Successive governments, including Mr. Rouhani’s, periodically cracked down on hijab noncompliance with fines, arrests and verbal warnings, but hard-liners were impatient to reverse the liberalizing tide. Since Ebrahim Raisi, an ultraconservative, became president a year ago, he has systematically tightened enforcement of strict social and religious rules.
In July, the president ordered all “responsible entities and institutions” to devise a strategy for stepping up hijab enforcement. Violations, he said, were damaging the values of the Islamic Republic and “promoting corruption.”
Iran’s chief prosecutor declared his support for barring women who were improperly covered from getting access to social and government services, including the subway.
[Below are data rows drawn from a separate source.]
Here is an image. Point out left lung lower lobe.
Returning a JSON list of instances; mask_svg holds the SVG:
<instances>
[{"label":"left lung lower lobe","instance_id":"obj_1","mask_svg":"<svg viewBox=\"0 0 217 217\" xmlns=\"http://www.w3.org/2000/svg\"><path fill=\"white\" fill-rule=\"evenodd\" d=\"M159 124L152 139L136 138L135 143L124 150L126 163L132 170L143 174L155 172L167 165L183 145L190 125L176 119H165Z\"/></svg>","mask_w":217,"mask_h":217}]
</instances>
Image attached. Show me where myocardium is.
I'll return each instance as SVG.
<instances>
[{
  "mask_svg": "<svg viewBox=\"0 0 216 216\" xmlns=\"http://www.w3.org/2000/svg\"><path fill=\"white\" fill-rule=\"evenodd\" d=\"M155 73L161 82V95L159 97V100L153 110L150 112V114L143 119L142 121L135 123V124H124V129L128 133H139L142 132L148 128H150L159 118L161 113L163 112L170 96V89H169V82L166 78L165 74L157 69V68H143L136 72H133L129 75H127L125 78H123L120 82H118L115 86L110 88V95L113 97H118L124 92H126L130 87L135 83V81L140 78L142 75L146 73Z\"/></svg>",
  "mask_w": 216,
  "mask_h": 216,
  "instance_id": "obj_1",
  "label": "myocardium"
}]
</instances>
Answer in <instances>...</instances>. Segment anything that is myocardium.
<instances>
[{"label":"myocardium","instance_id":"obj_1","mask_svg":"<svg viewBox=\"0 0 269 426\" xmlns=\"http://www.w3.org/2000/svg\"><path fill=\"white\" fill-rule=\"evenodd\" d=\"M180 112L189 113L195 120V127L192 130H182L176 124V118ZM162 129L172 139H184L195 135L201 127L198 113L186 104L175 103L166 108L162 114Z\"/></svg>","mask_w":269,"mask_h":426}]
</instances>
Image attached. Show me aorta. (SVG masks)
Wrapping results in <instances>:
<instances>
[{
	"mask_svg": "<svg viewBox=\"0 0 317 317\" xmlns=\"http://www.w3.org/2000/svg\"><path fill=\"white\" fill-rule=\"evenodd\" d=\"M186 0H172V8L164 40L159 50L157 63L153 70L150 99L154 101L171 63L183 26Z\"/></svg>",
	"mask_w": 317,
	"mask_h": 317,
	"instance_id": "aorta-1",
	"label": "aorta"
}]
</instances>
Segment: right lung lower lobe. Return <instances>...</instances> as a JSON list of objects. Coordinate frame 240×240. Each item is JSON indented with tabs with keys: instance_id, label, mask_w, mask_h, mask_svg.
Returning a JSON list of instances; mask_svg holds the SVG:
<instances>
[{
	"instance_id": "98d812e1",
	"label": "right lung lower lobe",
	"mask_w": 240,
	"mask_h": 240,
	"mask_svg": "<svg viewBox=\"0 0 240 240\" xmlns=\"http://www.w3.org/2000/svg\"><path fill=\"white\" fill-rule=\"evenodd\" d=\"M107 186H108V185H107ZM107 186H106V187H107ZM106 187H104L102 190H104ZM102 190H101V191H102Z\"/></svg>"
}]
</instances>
The Ministry of Guidance ordered movie theaters to stop showing women in ads.
The backlash to the policy has come not just from the country’s secular camp, but also from religious and conservative Iranians who said it would only deepen the divide between the government and its people.
But the clerical establishment was unmoved, blaming the reaction on foreign interference. “In the history of Islamic Iran, the life of the women of Iran has always been associated with chastity and hijab,” Mr. Raisi said last month.
His campaign spurred growing tension and violence in the months before Ms. Amini’s death. Cafes were shut for allowing bareheaded customers. Videos on social media showed morality police officers insulting, beating and dragging women into vans to be sent for “re-education” in proper hijab.
In one widely seen video, the mother of a woman who had been arrested threw herself in front of a moving morality police van, screaming: “My daughter is sick. I beg you not to take her.”
Sapideh Rashno, a 28-year-old writer who had taken off her head scarf on a bus, was caught on video in mid-July arguing with a conservatively dressed woman who berated her for “improper dress.” Ms. Rashno was arrested. Two weeks later, state television broadcast an interview showing her apologizing for the episode, her face bruised and her eyes ringed with purple circles.
Her case prompted a public outcry. But with the explosion of protests, the conversation has moved beyond the hijab to the system itself.
“The hijab is a symbolic thing that has brought women to the front and center,” said Nazli Kamvari, an Iranian-Canadian feminist author, “but it connects them to all sorts of discrimination that everyone is facing.”